Data entries:
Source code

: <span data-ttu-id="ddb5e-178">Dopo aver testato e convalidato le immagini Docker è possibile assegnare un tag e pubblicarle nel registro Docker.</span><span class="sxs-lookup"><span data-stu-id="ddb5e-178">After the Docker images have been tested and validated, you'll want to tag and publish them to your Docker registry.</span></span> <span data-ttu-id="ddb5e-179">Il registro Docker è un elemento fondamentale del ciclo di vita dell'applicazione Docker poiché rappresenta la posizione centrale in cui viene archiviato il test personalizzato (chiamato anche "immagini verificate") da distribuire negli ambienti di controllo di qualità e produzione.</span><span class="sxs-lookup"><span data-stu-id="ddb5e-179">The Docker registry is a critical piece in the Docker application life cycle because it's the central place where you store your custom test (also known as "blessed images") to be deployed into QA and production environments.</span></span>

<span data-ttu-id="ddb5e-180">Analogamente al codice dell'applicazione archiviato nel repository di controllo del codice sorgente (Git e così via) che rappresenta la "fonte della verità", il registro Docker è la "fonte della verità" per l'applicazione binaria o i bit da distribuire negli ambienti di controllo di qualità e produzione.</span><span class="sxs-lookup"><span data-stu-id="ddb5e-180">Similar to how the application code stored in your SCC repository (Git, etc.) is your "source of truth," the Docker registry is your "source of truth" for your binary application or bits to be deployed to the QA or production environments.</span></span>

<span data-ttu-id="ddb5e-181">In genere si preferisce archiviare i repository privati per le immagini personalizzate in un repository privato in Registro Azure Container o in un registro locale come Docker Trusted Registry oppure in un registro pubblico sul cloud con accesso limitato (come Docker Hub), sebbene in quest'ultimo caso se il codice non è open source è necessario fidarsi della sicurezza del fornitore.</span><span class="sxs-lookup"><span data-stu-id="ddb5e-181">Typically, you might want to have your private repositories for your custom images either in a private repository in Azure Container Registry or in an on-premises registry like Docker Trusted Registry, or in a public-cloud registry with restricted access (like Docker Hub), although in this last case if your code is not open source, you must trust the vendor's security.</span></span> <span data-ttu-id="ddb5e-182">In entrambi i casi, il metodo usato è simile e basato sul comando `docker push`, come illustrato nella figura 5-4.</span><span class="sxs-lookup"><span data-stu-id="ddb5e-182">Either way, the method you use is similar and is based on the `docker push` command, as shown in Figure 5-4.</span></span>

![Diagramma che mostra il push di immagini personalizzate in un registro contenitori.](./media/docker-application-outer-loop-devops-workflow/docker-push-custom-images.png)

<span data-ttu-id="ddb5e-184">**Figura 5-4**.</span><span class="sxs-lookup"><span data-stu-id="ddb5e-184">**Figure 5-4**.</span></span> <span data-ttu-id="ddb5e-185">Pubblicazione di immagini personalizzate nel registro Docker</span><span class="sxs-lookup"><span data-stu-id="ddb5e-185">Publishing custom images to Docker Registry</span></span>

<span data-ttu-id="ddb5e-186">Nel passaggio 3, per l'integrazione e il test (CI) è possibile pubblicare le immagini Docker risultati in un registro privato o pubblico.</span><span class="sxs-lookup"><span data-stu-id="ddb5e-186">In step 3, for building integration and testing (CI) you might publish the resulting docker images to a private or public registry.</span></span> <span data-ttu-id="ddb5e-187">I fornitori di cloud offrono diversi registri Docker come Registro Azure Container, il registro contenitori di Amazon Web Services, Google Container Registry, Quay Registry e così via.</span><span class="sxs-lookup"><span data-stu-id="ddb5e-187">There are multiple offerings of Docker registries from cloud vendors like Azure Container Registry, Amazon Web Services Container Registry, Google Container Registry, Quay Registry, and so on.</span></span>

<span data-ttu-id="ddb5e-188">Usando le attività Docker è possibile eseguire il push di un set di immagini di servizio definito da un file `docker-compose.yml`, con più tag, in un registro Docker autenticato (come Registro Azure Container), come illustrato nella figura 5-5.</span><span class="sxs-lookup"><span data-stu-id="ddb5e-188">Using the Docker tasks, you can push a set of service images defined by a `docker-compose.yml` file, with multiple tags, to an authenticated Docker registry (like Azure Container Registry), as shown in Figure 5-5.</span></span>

# What needs to be done
Please restate every line of the records exactly.

# Answer section
Source code

: <span data-ttu-id="ddb5e-178">Dopo aver testato e convalidato le immagini Docker è possibile assegnare un tag e pubblicarle nel registro Docker.</span><span class="sxs-lookup"><span data-stu-id="ddb5e-178">After the Docker images have been tested and validated, you'll want to tag and publish them to your Docker registry.</span></span> <span data-ttu-id="ddb5e-179">Il registro Docker è un elemento fondamentale del ciclo di vita dell'applicazione Docker poiché rappresenta la posizione centrale in cui viene archiviato il test personalizzato (chiamato anche "immagini verificate") da distribuire negli ambienti di controllo di qualità e produzione.</span><span class="sxs-lookup"><span data-stu-id="ddb5e-179">The Docker registry is a critical piece in the Docker application life cycle because it's the central place where you store your custom test (also known as "blessed images") to be deployed into QA and production environments.</span></span>

<span data-ttu-id="ddb5e-180">Analogamente al codice dell'applicazione archiviato nel repository di controllo del codice sorgente (Git e così via) che rappresenta la "fonte della verità", il registro Docker è la "fonte della verità" per l'applicazione binaria o i bit da distribuire negli ambienti di controllo di qualità e produzione.</span><span class="sxs-lookup"><span data-stu-id="ddb5e-180">Similar to how the application code stored in your SCC repository (Git, etc.) is your "source of truth," the Docker registry is your "source of truth" for your binary application or bits to be deployed to the QA or production environments.</span></span>

<span data-ttu-id="ddb5e-181">In genere si preferisce archiviare i repository privati per le immagini personalizzate in un repository privato in Registro Azure Container o in un registro locale come Docker Trusted Registry oppure in un registro pubblico sul cloud con accesso limitato (come Docker Hub), sebbene in quest'ultimo caso se il codice non è open source è necessario fidarsi della sicurezza del fornitore.</span><span class="sxs-lookup"><span data-stu-id="ddb5e-181">Typically, you might want to have your private repositories for your custom images either in a private repository in Azure Container Registry or in an on-premises registry like Docker Trusted Registry, or in a public-cloud registry with restricted access (like Docker Hub), although in this last case if your code is not open source, you must trust the vendor's security.</span></span> <span data-ttu-id="ddb5e-182">In entrambi i casi, il metodo usato è simile e basato sul comando `docker push`, come illustrato nella figura 5-4.</span><span class="sxs-lookup"><span data-stu-id="ddb5e-182">Either way, the method you use is similar and is based on the `docker push` command, as shown in Figure 5-4.</span></span>

![Diagramma che mostra il push di immagini personalizzate in un registro contenitori.](./media/docker-application-outer-loop-devops-workflow/docker-push-custom-images.png)

<span data-ttu-id="ddb5e-184">**Figura 5-4**.</span><span class="sxs-lookup"><span data-stu-id="ddb5e-184">**Figure 5-4**.</span></span> <span data-ttu-id="ddb5e-185">Pubblicazione di immagini personalizzate nel registro Docker</span><span class="sxs-lookup"><span data-stu-id="ddb5e-185">Publishing custom images to Docker Registry</span></span>

<span data-ttu-id="ddb5e-186">Nel passaggio 3, per l'integrazione e il test (CI) è possibile pubblicare le immagini Docker risultati in un registro privato o pubblico.</span><span class="sxs-lookup"><span data-stu-id="ddb5e-186">In step 3, for building integration and testing (CI) you might publish the resulting docker images to a private or public registry.</span></span> <span data-ttu-id="ddb5e-187">I fornitori di cloud offrono diversi registri Docker come Registro Azure Container, il registro contenitori di Amazon Web Services, Google Container Registry, Quay Registry e così via.</span><span class="sxs-lookup"><span data-stu-id="ddb5e-187">There are multiple offerings of Docker registries from cloud vendors like Azure Container Registry, Amazon Web Services Container Registry, Google Container Registry, Quay Registry, and so on.</span></span>

<span data-ttu-id="ddb5e-188">Usando le attività Docker è possibile eseguire il push di un set di immagini di servizio definito da un file `docker-compose.yml`, con più tag, in un registro Docker autenticato (come Registro Azure Container), come illustrato nella figura 5-5.</span><span class="sxs-lookup"><span data-stu-id="ddb5e-188">Using the Docker tasks, you can push a set of service images defined by a `docker-compose.yml` file, with multiple tags, to an authenticated Docker registry (like Azure Container Registry), as shown in Figure 5-5.</span></span>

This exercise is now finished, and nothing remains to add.